Does the constitutional right to armed self-defense extend outside the home? The Supreme Court didn’t address that issue when it a decade ago issued a landmark ruling affirming an individual’s right to keep firearms in the home for personal protection. Now, that question is on the front burner with a ruling by a federal appeals court that - if allowed to stand - would have alarming implications for public safety.
The decision underscores why gun-control advocates are concerned that Supreme Court nominee Brett Kavanaugh’s confirmation could mean a dramatic - and they believe dangerous - tilt against efforts to regulate gun safety.
In a case involving Hawaii and some of the country’s strictest gun laws, the U.S. Court of Appeals for the 9th Circuit recently ruled 2 to 1 that the Constitution protects the right to openly carry a gun in public.
“For better or for worse, the Second Amendment does protect a right to carry a firearm in public for self-defense,” wrote Judge Diarmuid O’Scannlain in a 59-page opinion that hinges largely on the use of the word “bear” in the Second Amendment. By contrast, the state’s interest in limiting the public display of weapons was given short shrift.

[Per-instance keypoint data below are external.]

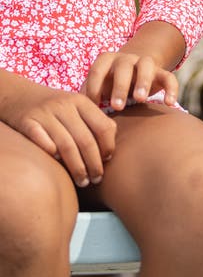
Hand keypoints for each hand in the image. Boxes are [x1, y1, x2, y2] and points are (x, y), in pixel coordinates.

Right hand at [2, 79, 116, 186]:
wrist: (19, 95)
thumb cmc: (56, 108)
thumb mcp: (77, 107)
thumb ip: (95, 123)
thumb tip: (109, 153)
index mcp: (81, 101)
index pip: (103, 127)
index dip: (108, 147)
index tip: (107, 161)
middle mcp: (64, 105)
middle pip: (85, 140)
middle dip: (94, 164)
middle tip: (96, 179)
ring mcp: (45, 113)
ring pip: (66, 146)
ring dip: (77, 168)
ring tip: (83, 181)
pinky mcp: (27, 122)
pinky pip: (43, 143)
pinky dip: (52, 155)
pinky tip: (58, 165)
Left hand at [81, 50, 178, 111]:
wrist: (135, 69)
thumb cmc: (109, 84)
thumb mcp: (98, 86)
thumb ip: (88, 94)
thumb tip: (74, 112)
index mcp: (106, 60)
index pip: (97, 69)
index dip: (94, 87)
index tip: (94, 106)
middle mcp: (126, 58)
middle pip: (123, 67)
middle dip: (119, 86)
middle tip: (117, 106)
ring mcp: (145, 63)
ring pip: (146, 66)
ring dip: (143, 81)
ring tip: (141, 99)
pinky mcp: (161, 72)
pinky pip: (169, 76)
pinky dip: (171, 88)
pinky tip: (170, 103)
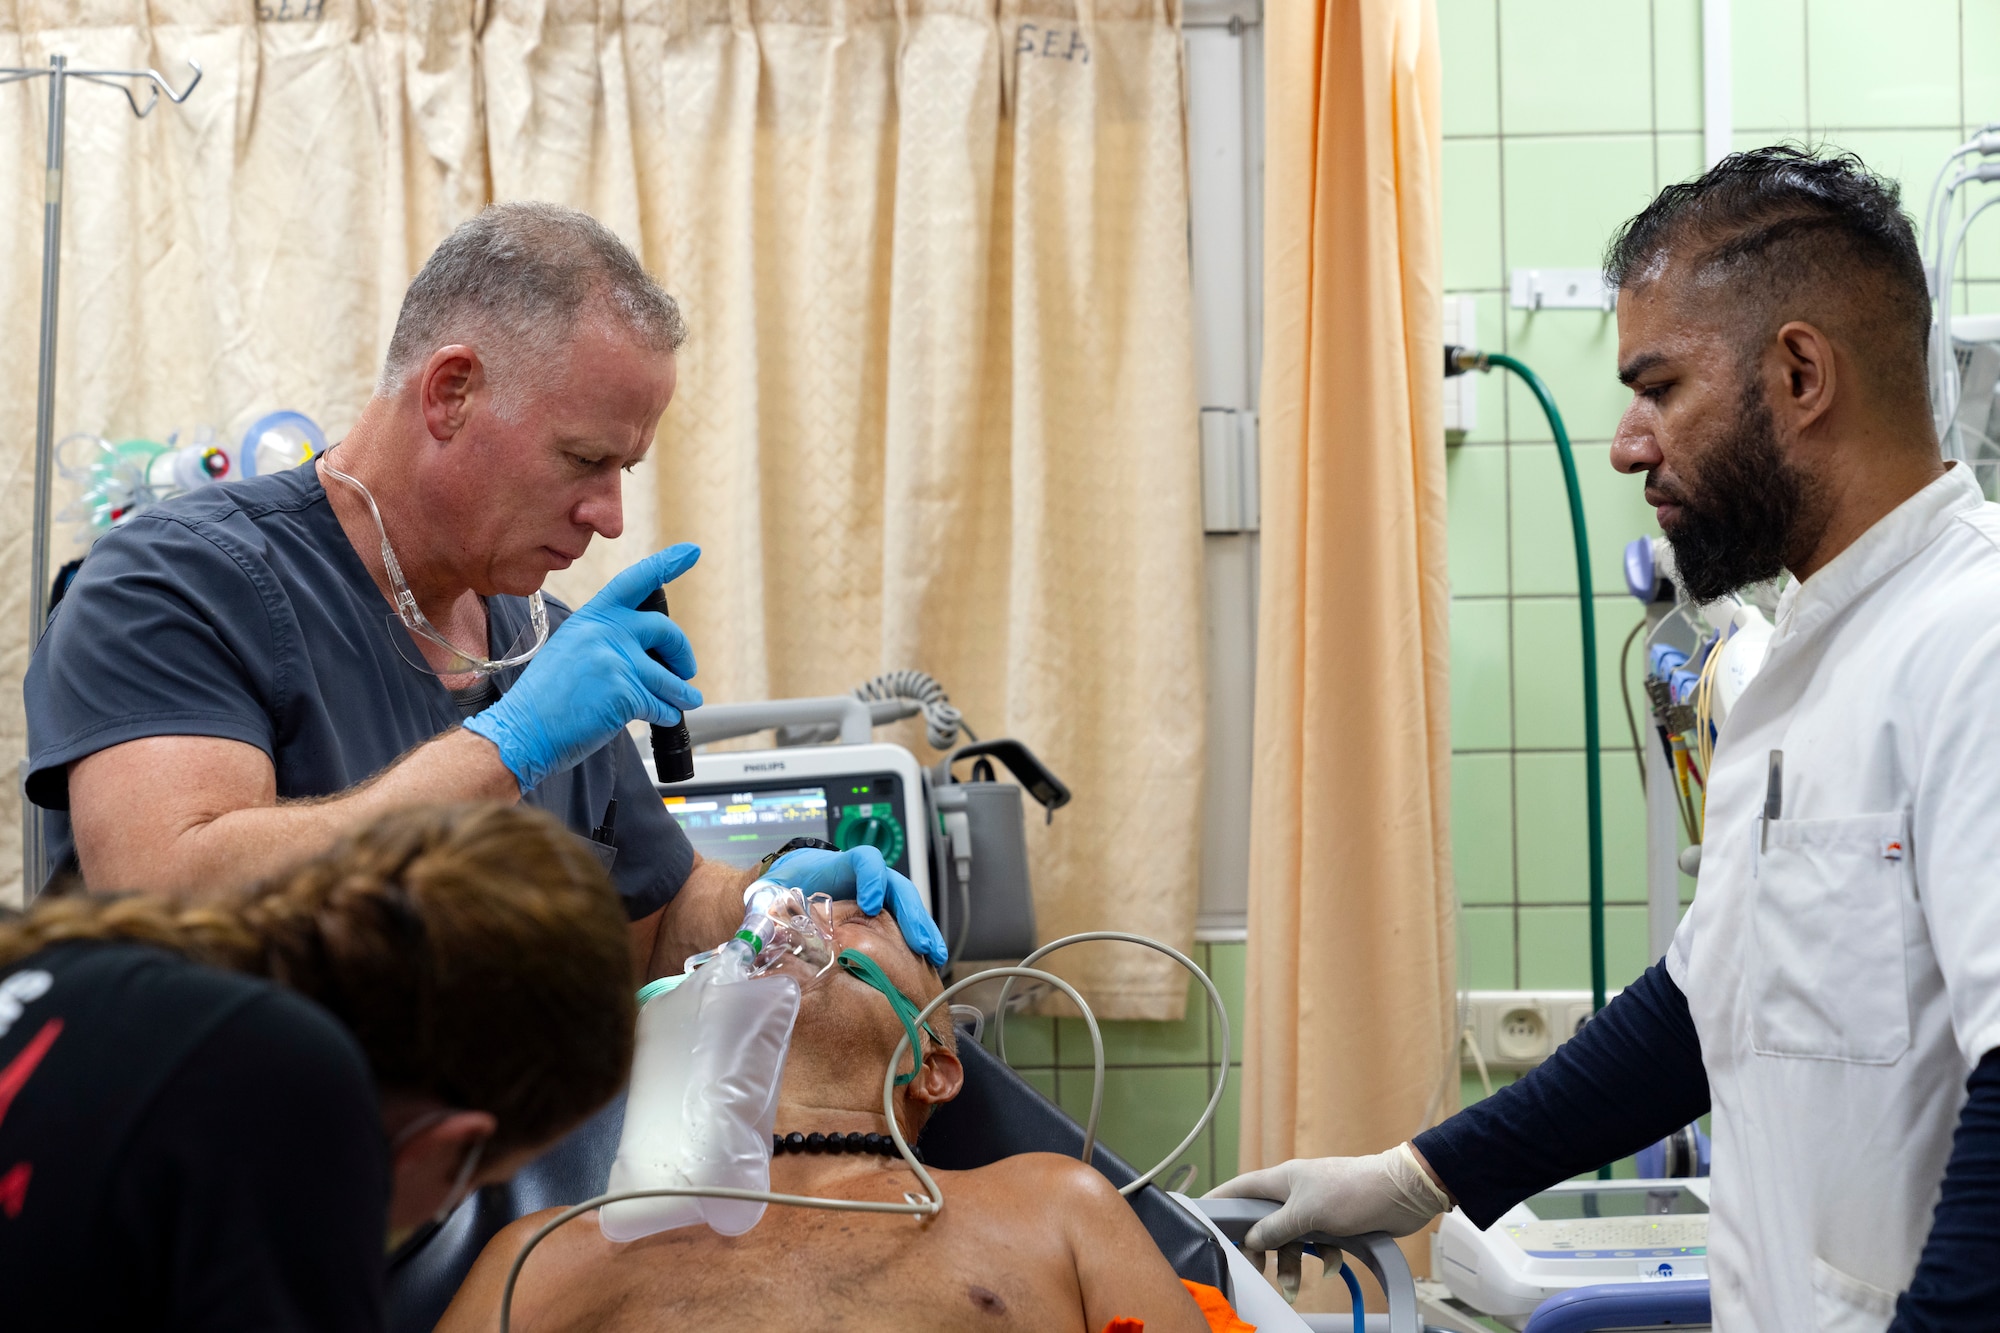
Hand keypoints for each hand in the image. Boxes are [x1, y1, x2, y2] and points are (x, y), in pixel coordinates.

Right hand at [465, 545, 701, 791]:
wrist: (522, 729)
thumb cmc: (545, 698)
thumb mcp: (571, 649)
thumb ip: (605, 640)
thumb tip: (643, 649)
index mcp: (591, 618)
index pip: (634, 581)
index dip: (666, 564)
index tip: (691, 552)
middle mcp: (604, 632)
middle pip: (664, 630)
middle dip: (682, 652)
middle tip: (686, 670)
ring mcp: (614, 660)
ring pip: (668, 676)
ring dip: (681, 693)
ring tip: (684, 700)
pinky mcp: (623, 691)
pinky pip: (660, 703)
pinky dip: (666, 714)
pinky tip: (662, 717)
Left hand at [764, 846, 948, 968]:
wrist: (786, 886)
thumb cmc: (782, 887)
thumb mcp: (772, 891)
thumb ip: (770, 904)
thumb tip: (761, 931)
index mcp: (839, 866)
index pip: (865, 860)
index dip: (872, 878)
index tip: (871, 904)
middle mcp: (865, 878)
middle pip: (897, 887)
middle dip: (911, 914)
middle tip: (920, 943)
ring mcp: (877, 895)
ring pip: (907, 907)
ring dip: (923, 931)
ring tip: (934, 958)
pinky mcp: (880, 915)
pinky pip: (903, 924)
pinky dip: (917, 942)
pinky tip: (927, 964)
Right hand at [1205, 1144, 1448, 1251]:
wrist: (1400, 1193)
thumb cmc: (1352, 1191)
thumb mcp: (1306, 1212)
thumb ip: (1275, 1227)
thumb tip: (1252, 1240)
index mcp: (1282, 1180)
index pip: (1241, 1188)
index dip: (1220, 1201)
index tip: (1200, 1215)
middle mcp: (1295, 1193)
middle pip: (1264, 1223)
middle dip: (1262, 1250)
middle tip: (1258, 1272)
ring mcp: (1316, 1208)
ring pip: (1292, 1240)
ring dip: (1293, 1264)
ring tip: (1294, 1287)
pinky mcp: (1336, 1223)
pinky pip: (1318, 1244)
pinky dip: (1323, 1258)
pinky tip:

Hawaii is likely to appeal to the larger appeals court, which has a more liberal tilt than the panel, composed of three judges named by Republican presidents. Two years ago, the court overturned a 2-to-1 opinion, also written by O’Scannlain, and found that the Second Amendment does not include a right to carry concealed guns in public. However the 9th Circuit rules on the related question of open carry, legal observers expect the matter, about which several appeals courts have disagreed, to end up at the Supreme Court.
The justices in recent years have shied away from cases involving gun restrictions. But the retirement of Justice Anthony Kennedy could usher in a new willingness to take on issues left unanswered by the 2008 District of Columbia v. Heller decision- and to strike down reasonable gun regulations. Disturbingly, Kavanaugh, breaking from two other Republican appointees in a follow-on case to Heller, adopted the extreme position - rejected by other courts that have examined the issue - that the District could not prohibit military-style assault weapons.
That’s concerning. While the lack of clarity from the court on gun issues in recent years has been frustrating, even more troubling would be an interpretation of the Constitution that backs away from the admonition that the right guaranteed by the Second Amendment, like other constitutional provisions, is not unlimited. As Justice Antonin Scalia advised in 2008, the Constitution does not provide “a right to keep and carry any weapon whatsoever in any manner whatsoever and for whatever purpose.”
Those words, along with Kavanaugh’s dissent on assault weapons, should serve as a basis for the Senate to use the nominee’s confirmation hearings to find out where he stands on open carry, as well as on other laws aimed at curtailing gun violence.